Charlotte von Mahlsdorf was played by one of Baltimore’s best actors, Bruce Nelson. Charlotte was born in 1928 as a male, Lothar Berfelde, in east gremany but chose to live most of his life as woman. After catching him dressing up in women’s clothes around the age of 15 his aunt gave him a book about homosexuality and transvestites that would change his life forever. She told him the book would be his bible. The story of Charlotte von Mahlsdorf is a pretty fascinating one, as she kills her nazi father with a rolling pin when she was just a young boy. She had the obsession of a collector and had the record players and records to prove. She also collected antiques and clocks as they came from other peoples homes that had been invaded or destroyed. Eventually Charlotte started a museum that showed her collection of clocks and gramaphones. Also In the basement of the museum was a secret gay nightclub that was highly attended. The play goes into detail of all of these stories that tie together the life of Charlotte von Mahlsdorf.

There is something really special and quite interesting in these stories and how they are shared; the passing along of them. That is how we as humans understand history… through stories we have been told. And then we go and pass them along and share them with others. It is interesting to put together the story of Charlottes life through these stories and interviews. Charlotte was a collector of record players , records and antique furniture. She collected pieces of history and there was a story for every object she had. She did not want to ever refinish a piece of furniture because then she would be covering up a part of the story.

I am not certain the truth of the story but regardless of how accurate the facts of the story are, it was told very well, and I enjoyed it quite a bit. Never during the play did I care so much of whether what was being said was true or not. I honestly just enjoyed listening to the stories that were being shared and passed along, I also enjoyed the fantasies that I was able to conceive.

The play is not like one I have ever seen, it is told in the first person and it is kind of more of a description rather than a re-enactment.

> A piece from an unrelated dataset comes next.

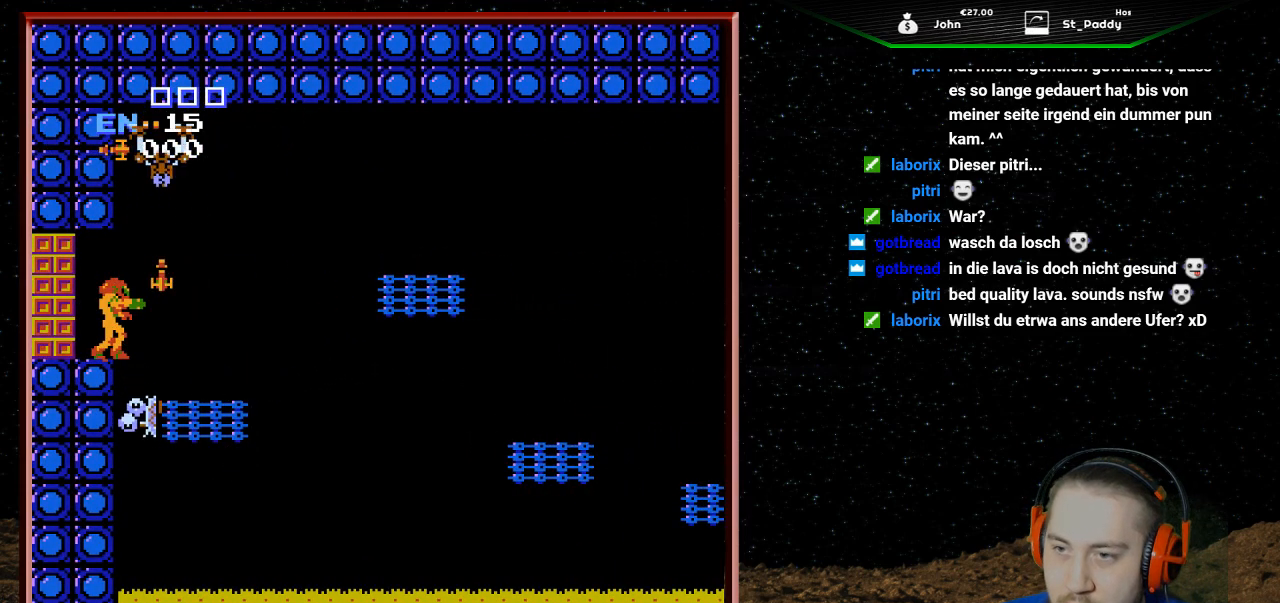
{"buttons": ["A", "DPAD_RIGHT"], "events": [[333, "DPAD_RIGHT", "down"], [400, "A", "down"]]}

The play was just one performer (( Bruce Nelson )) who played what turns out to be like 25 plus different roles. Some of the characters appear for only a second, for a quick comment or two, while some of the other characters are more developed and you get to know them a bit more.

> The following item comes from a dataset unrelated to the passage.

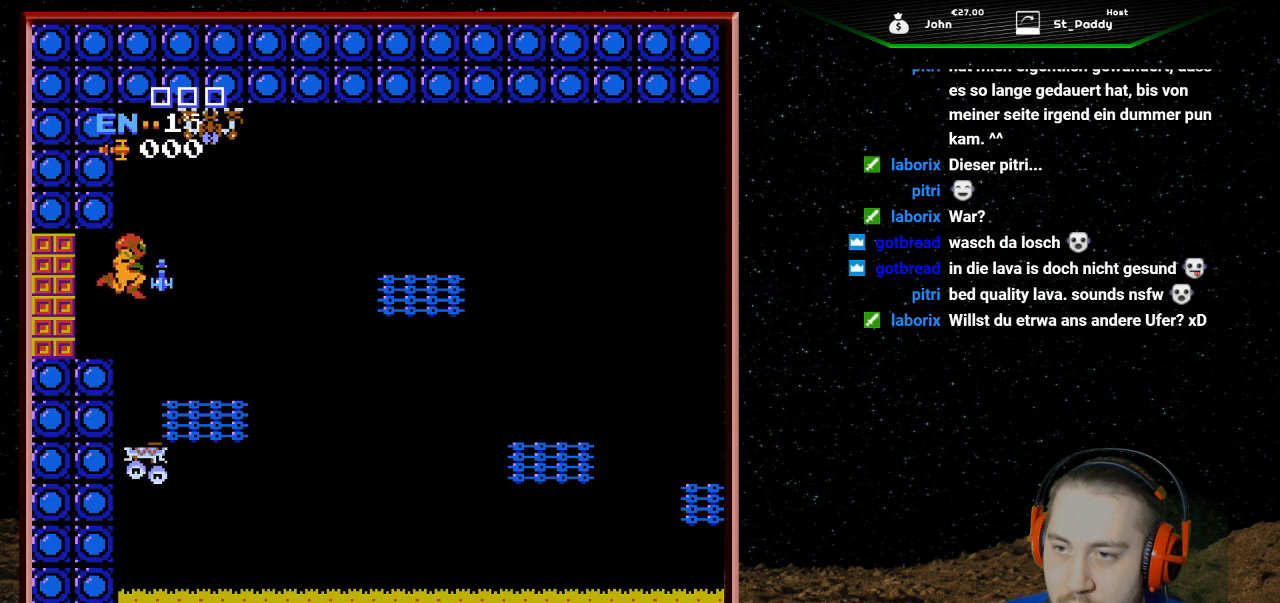
{"buttons": [], "events": [[33, "A", "up"], [400, "DPAD_RIGHT", "up"]]}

Nelson’s performance is so dead on, and pretty much perfect to say the least. It is pretty amazing to watch him switch characters with the simple switch of an accent, the switch of a voice, and even a subtle switch in his posture. The focus is never steered away from Nelson, the central character, and the only character. The audience is really able to know which character he is playing at all times. He goes from having the bourgeois mannerisms of a German woman speaking english with a very thick accent to your typical Texan man with a thick and drawled out Texas accent. He is having conversations with three different people at times and he is all three people. He changes characters flawlessly and does so in the blink of an eye. As some of these characters have back and forth conversations throughout the play Nelson switched in and out of personas and he does not miss a beat.

This production does not really rely on your standard costume changes or dramatic shifts in lighting that usually take place within a play, but rather Nelson wears the same outfit (( with the exception of one moment where he has something over his costume)) throughout the play a black cardigan, a black skirt, a black headdress, black nylons, clunky black shoes and 2 strings of pearls around his neck that he plays with so subtly. The lighting never changes, it stays the same. All of these static things really allow the audience to concentrate their focus on the character that Nelson is playing.

Nelsons performance was great, it really was, so great that the woman next to me who had brought her daughter to the show after seeing the same play in NY years ago said it was by far way better than the broadway production she had seen a couple of years ago. The picture that is developed at the end of this play is so worth seeing. I am My Own Wife is at the Everyman Theatre though 22 February 2009… go see this play, you will be very happy you did.